Average student loan debt? Well, that tells us why USMA, USAFA, and USNA do so well, doesn’t it? They’re free. Lots of the other highly rated schools get a big break on this standard because they cost so little to attend—which isn’t really a measure of the quality of the education one receives there, is it? (Indeed, one might even make the opposite argument—that the very willingness to incur major debt in order to attend a school is evidence of the quality of the education that the school provides.)
Student success in winning awards? That’s just fine. So why is it only 8.33?
Faculty success in winning awards? That’s fine, too. But just 5%?

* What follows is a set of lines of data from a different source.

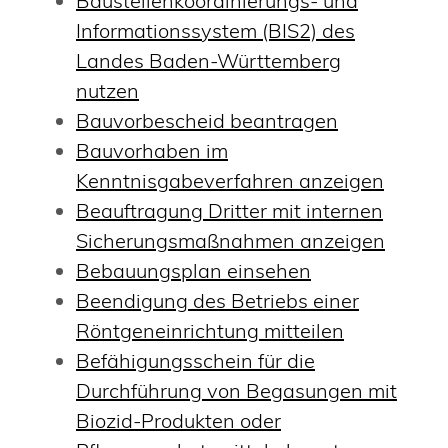
Baustellenkoordinierungs- und
Informationssystem (BIS2) des
Landes Baden-Württemberg
nutzen
Bauvorbescheid beantragen
Bauvorhaben im
Kenntnisgabeverfahren anzeigen
Beauftragung Dritter mit internen
Sicherungsmaßnahmen anzeigen
Bebauungsplan einsehen
Beendigung des Betriebs einer
Röntgeneinrichtung mitteilen
Befähigungsschein für die
Durchführung von Begasungen mit
Biozid-Produkten oder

Rating schools seems to be a good way to sell magazines. Certainly it’s done wonders for US News. Here’s hoping that no one takes the Forbes ratings seriously, though it seems inevitable that they’ll get lots of publicity, especially from the PR and admissions folks at the schools whose rankings probably prompted you to raise your eyebrows and ask “How in the world did they get up so high?”